Planning a restomod is often similar to a woman picking out a party dress. First, she has to choose something that's different from the others, and then it has to look good on what she's got. Statesville, North Carolina's Tom Hamilton has got that covered with his great-looking '69 ustang coupe.

"I found the car in Cary, North Carolina," Tom says. "The owner drag raced it every now and then, but he went bankrupt so I was able to buy the car. It was in real good shape, in my opinion, but after seven years of driving it needed some restoration, so I started working on it in 1995."

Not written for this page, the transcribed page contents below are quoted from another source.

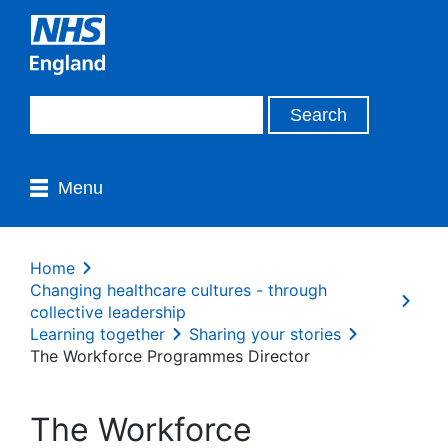
Menu
Home
Changing healthcare cultures - through
collective leadership
Learning together
Sharing your stories
The Workforce Programmes Director
The Workforce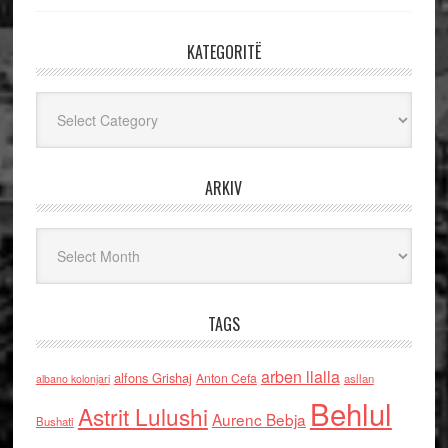
KATEGORITË
Kategoritë
ARKIV
Arkiv
TAGS
arben llalla
alfons Grishaj
Anton Cefa
asllan
albano kolonjari
Behlul
Astrit Lulushi
Aurenc Bebja
Bushati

While an original restoration would have no doubt turned out nicely, Tom tossed in a number of street-rod ideas as he put the Mustang back together. The first involved dropping the car 2 inches with a slight forward rake to give it a more muscular look. Filling the wheelwells came next, which was done with factory, 16-inch, five-star wheels, which came as standard equipment on '94-'98 Mustang GTs. Tom used wheel spacers to mate them to the late-model front discs from Stainless Steel Brakes. Polyure-thane bushings and KYB gas shocks help bring the more-than-30-year-old suspension up to modern standards.

Eye-catching graphics and color choice is always a critical decision in making a restomod look sporty and different all at once. Tom originally wanted to go with yellow, but he was talked out of it in favor of a tangerine-and-cream combination. With this updated version of a familiar scheme, the Shelby stripes remind observers of the Mustang's racing tradition while the color carries a modern youthful appeal.

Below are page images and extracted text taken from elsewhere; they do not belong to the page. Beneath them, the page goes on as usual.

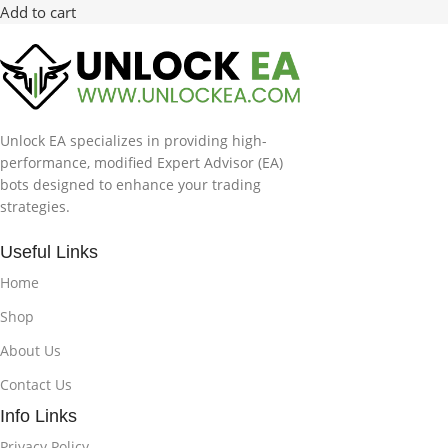
Add to cart
Unlock EA specializes in providing high-
performance, modified Expert Advisor (EA)
bots designed to enhance your trading
strategies.
Useful Links
Home
Shop
About Us
Contact Us
Info Links
Privacy Policy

"I've never heard any complaints about it from classic Mustang owners," Tom answered when asked about people's reaction to the car. "Most of them like it because it's different. I've seen a lot of good restomods, but I haven't seen a Mustang I like any better--and I do check out a lot of other cars."

Yet good looks don't mean much without something gutsy under the hood, so Tom went to work installing a bored 289 with a beefed-up bottom end. Crane Cams provided a special-grind bumpstick to activate the valvetrain within the cast-iron 302 heads, which are topped with an Edelbrock intake and a Holley 700-cfm carb. Short-tube headers dump the exhaust gases into a pair of Flowmaster mufflers, while a three-core radiator with electric fan helps keep everything cool. Backing up the combination is a C6 automatic with a 3,000-rpm stall converter.

Taking time to look at other cars to learn what works helped Tom put this combination together. The result is a look that's ripe for the pickin'!